Comment 7 Tom de Vries 2015-05-26 12:54:18 UTC
(In reply to Richard Biener from comment #6)
> I thought that parallelizing vectorized loops is harder (you eventually get
> extra prologue and epliogue loops, etc).

Another example, par-4.c:
...
int __attribute__((noinline,noclone))
f (int argc, double *__restrict results, double *__restrict data, INDEX_TYPE n)
{
  double coeff = 12.2;

  for (INDEX_TYPE idx = 0; idx < n; idx++)
    results[idx] = coeff * data[idx];

  return !(results[argc] == 0.0);
}

#define nEvents 1000

#if defined (MAIN)
int
main (int argc)
{
  double results[nEvents] = {0};
  double data[nEvents] = {0};

  return f (argc, results, data, nEvents);
}
#endif
...

When not parallelizing, we vectorize without problems:
...
parloops_factor: 0, index_type: int:
  vectorized: 1, parallelized: 0
parloops_factor: 0, index_type: unsigned int:
  vectorized: 1, parallelized: 0
parloops_factor: 0, index_type: long:
  vectorized: 1, parallelized: 0
parloops_factor: 0, index_type: unsigned long:
  vectorized: 1, parallelized: 0
...


When parallelizing, we generate both a low iteration count loop, and a split-off parallelized loop.

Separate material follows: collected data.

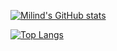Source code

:[![Milind's GitHub stats](https://github-readme-stats.vercel.app/api?username=milindmadhukar&count_private=true&show_icons=true&theme=radical)](https://github.com/milindmadhukar/github-readme-stats)

[![Top Langs](https://github-readme-stats.vercel.app/api/top-langs/?username=milindmadhukar&count_private=true&theme=radical&hide=HTML,TeX,Vim_Script)](https://github.com/anuraghazra/github-readme-stats)

<!--
**milindmadhukar/milindmadhukar** is a ✨ _special_ ✨ repository because its `README.md` (this file) appears on your GitHub profile.

Here are some ideas to get you started:

- 🔭 I’m currently working on ...
- 🌱 I’m currently learning ...
- 👯 I’m looking to collaborate on ...
- 🤔 I’m looking for help with ...
- 💬 Ask me about ...
- 📫 How to reach me: ...
- 😄 Pronouns: ...
- ⚡ Fun fact: ...
-->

The vectorizer vectorizes both loops (each of which contains an epilogue):
...
parloops_factor: 2, index_type: int:
  vectorized: 2, parallelized: 1
parloops_factor: 2, index_type: long:
  vectorized: 2, parallelized: 1
parloops_factor: 2, index_type: unsigned long:
  vectorized: 2, parallelized: 1
...

Except in the case of unsigned int, in which case it only vectorizes the low iteration count loop:
...
parloops_factor: 2, index_type: unsigned int:
  vectorized: 1, parallelized: 1
...
The other loop fails to vectorize in a fashion similar as decribed for par-2.c with INDEX_TYPE (unsigned) int.
Comment 8 Tom de Vries 2015-05-26 13:24:33 UTC
For example par-4.c, if we use the same patch to interchange the passes, we get:

When not parallelizing, all loops get vectorized:
...
parloops_factor: 0, index_type: int:
  vectorized: 1, parallelized: 0
parloops_factor: 0, index_type: unsigned int:
  vectorized: 1, parallelized: 0
parloops_factor: 0, index_type: long:
  vectorized: 1, parallelized: 0
parloops_factor: 0, index_type: unsigned long:
  vectorized: 1, parallelized: 0
...

When parallelizing, we parallelize one loop.
...
parloops_factor: 2, index_type: int:
  vectorized: 1, parallelized: 1
parloops_factor: 2, index_type: unsigned int:
  vectorized: 1, parallelized: 1
parloops_factor: 2, index_type: long:
  vectorized: 1, parallelized: 1
parloops_factor: 2, index_type: unsigned long:
  vectorized: 1, parallelized: 1
...
The loop that is parallelized is the vectorized loop, not the epilogue.


So AFAIU:
- with this patch the epilogue is only performed by the main thread, after all
  the threads are done. Each thread handles one slice of the vectorized loop.
- without the patch, the epilogue is potentially executed by each thread.